# This notebook is used for processing all valid grids produced by me and merging them into 1 file

## Merge all relevant csvs into one df

In [None]:
import pandas as pd

files = ['analysis_random_v3.csv', 'recursively_generated_grids.csv']
df_list = []

for filename in files:
    df = pd.read_csv('csvs/' + filename, index_col=None, header=0, sep=";")
    df_list.append(df)

df = pd.concat(df_list, axis=0, ignore_index=True)

## Take only valid grids

In [None]:
df['is_valid'] = df['number_of_steps_to_solve'] != -1
df_valid = df[df['is_valid']]

## Remove outliers

In [None]:
df_valid = df_valid.sort_values('number_of_steps_to_solve').iloc[10 : -10]
df_valid = df_valid[df_valid['number_of_initial_values'] < 71]

## Assign difficulty level normalized to 1-10 scale

In [None]:
from joblib import load

model = load('sudoku_model.joblib')

def predict_difficulty(predictors):
    return model.predict([predictors])[0]

In [None]:
df_valid["difficulty_level"] =  df_valid.apply(lambda x: predict_difficulty([x['sum_of_candidates'], x['number_of_initial_values'], x['initial_numbers_entropy']]), axis=1)
max_value = df_valid["difficulty_level"].max()
min_value = df_valid["difficulty_level"].min()

# normalize to scale 1-10
df_valid["difficulty_level"] = 1 + ((df_valid["difficulty_level"] - min_value) * 9 / (max_value - min_value))
df_valid["difficulty_level"] = round(df_valid["difficulty_level"], 2)

## Save to file

In [None]:
df_valid = df_valid.sort_values('difficulty_level')
df_valid.to_csv("sudoku_db.csv", sep=';', index=False)

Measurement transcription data
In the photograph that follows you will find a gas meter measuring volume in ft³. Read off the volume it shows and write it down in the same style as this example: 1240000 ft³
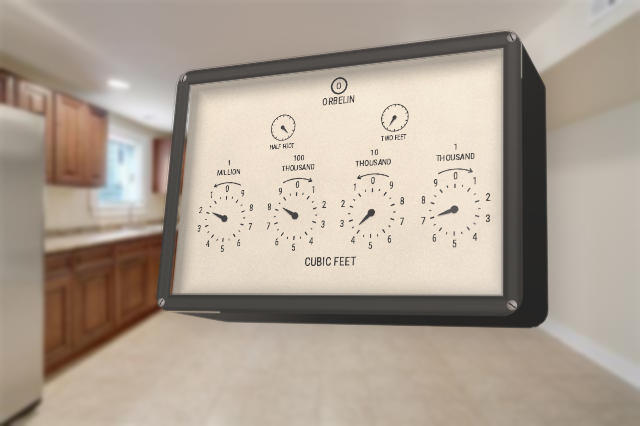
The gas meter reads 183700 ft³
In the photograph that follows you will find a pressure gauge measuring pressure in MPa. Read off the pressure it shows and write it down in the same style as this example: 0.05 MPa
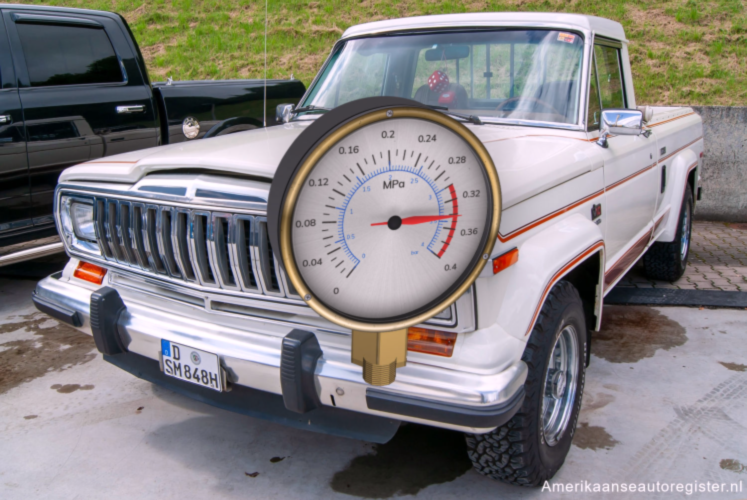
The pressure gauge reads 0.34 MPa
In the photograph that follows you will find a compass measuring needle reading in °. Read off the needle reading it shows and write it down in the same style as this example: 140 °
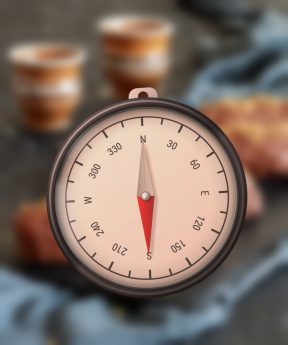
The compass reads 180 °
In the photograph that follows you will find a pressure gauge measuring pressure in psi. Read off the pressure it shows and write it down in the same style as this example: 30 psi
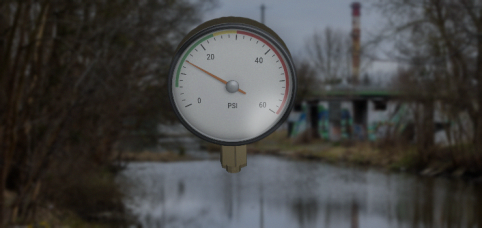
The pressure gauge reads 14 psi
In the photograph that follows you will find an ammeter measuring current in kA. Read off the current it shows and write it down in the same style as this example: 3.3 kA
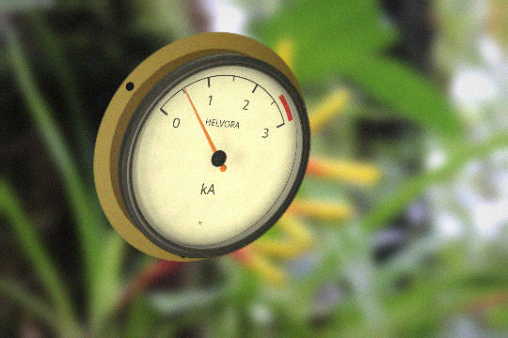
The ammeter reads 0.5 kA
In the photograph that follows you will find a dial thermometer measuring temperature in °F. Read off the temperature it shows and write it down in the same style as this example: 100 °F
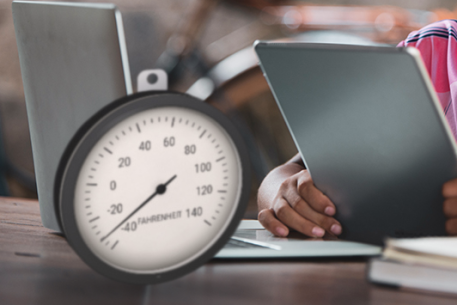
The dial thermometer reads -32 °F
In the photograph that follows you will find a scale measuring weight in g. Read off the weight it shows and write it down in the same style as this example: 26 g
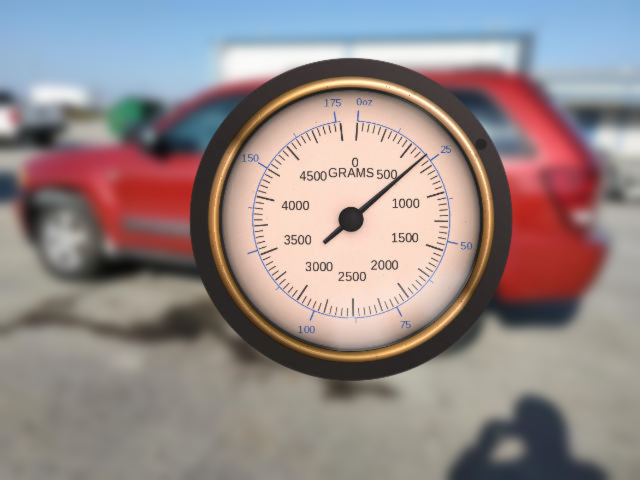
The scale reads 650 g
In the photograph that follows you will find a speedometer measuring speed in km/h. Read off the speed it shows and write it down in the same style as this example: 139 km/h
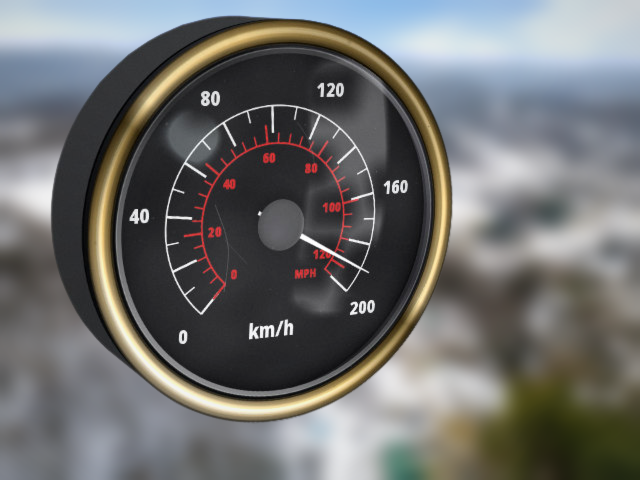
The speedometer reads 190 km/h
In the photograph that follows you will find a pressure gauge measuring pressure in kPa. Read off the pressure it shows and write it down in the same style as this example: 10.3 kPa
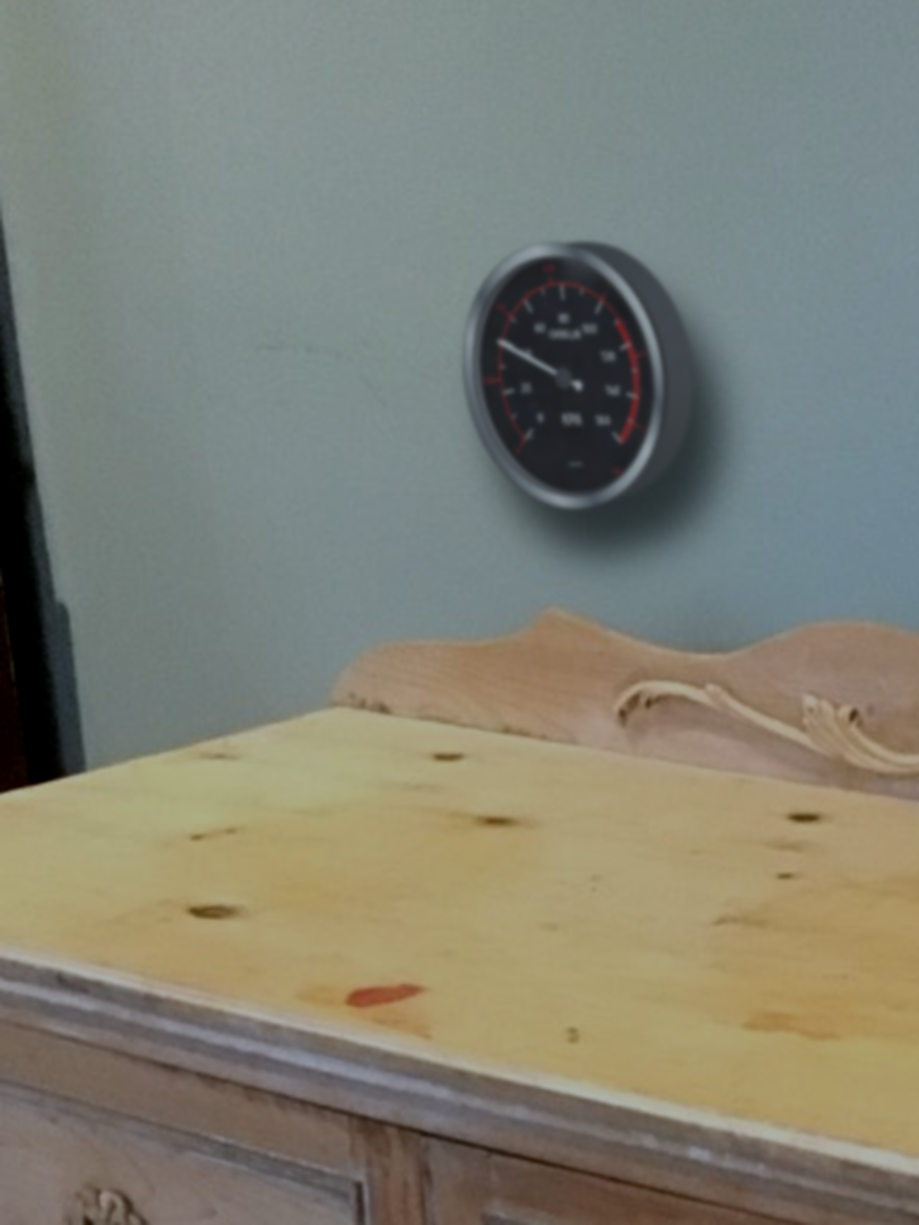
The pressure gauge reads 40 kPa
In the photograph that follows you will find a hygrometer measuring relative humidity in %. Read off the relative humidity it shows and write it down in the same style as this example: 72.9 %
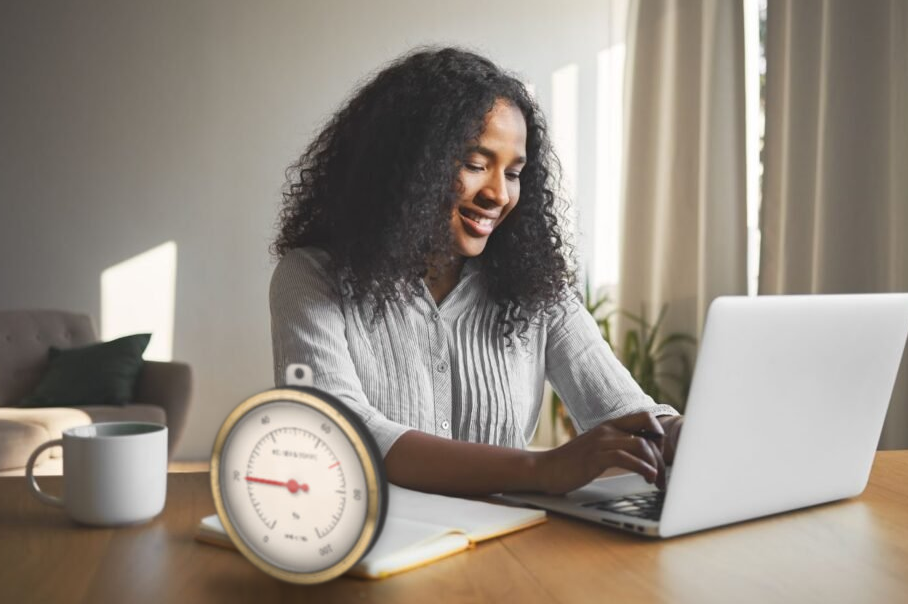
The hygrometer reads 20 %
...
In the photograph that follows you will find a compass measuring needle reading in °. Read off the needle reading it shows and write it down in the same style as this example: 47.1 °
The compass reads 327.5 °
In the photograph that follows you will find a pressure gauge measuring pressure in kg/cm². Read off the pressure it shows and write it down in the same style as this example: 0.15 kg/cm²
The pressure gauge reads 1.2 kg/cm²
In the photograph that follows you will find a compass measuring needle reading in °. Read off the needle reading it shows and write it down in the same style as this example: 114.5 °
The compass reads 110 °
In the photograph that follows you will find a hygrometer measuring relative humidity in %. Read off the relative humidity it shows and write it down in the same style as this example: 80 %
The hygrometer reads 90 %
==
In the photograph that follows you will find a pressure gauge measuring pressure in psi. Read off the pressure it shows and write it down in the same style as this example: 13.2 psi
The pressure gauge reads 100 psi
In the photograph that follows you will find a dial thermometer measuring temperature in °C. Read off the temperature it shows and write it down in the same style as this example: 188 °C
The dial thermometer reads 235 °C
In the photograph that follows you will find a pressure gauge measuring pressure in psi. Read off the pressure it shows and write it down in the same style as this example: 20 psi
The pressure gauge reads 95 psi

Exercise objective
Pull out the stretch of the sudoku grid notebook from "model = load('sudoku_model.joblib')" up to and including "(max_value - min_value))", copying it word for word.

Written answer
model = load('sudoku_model.joblib')

def predict_difficulty(predictors):
    return model.predict([predictors])[0]

In [None]:
df_valid["difficulty_level"] =  df_valid.apply(lambda x: predict_difficulty([x['sum_of_candidates'], x['number_of_initial_values'], x['initial_numbers_entropy']]), axis=1)
max_value = df_valid["difficulty_level"].max()
min_value = df_valid["difficulty_level"].min()

# normalize to scale 1-10
df_valid["difficulty_level"] = 1 + ((df_valid["difficulty_level"] - min_value) * 9 / (max_value - min_value))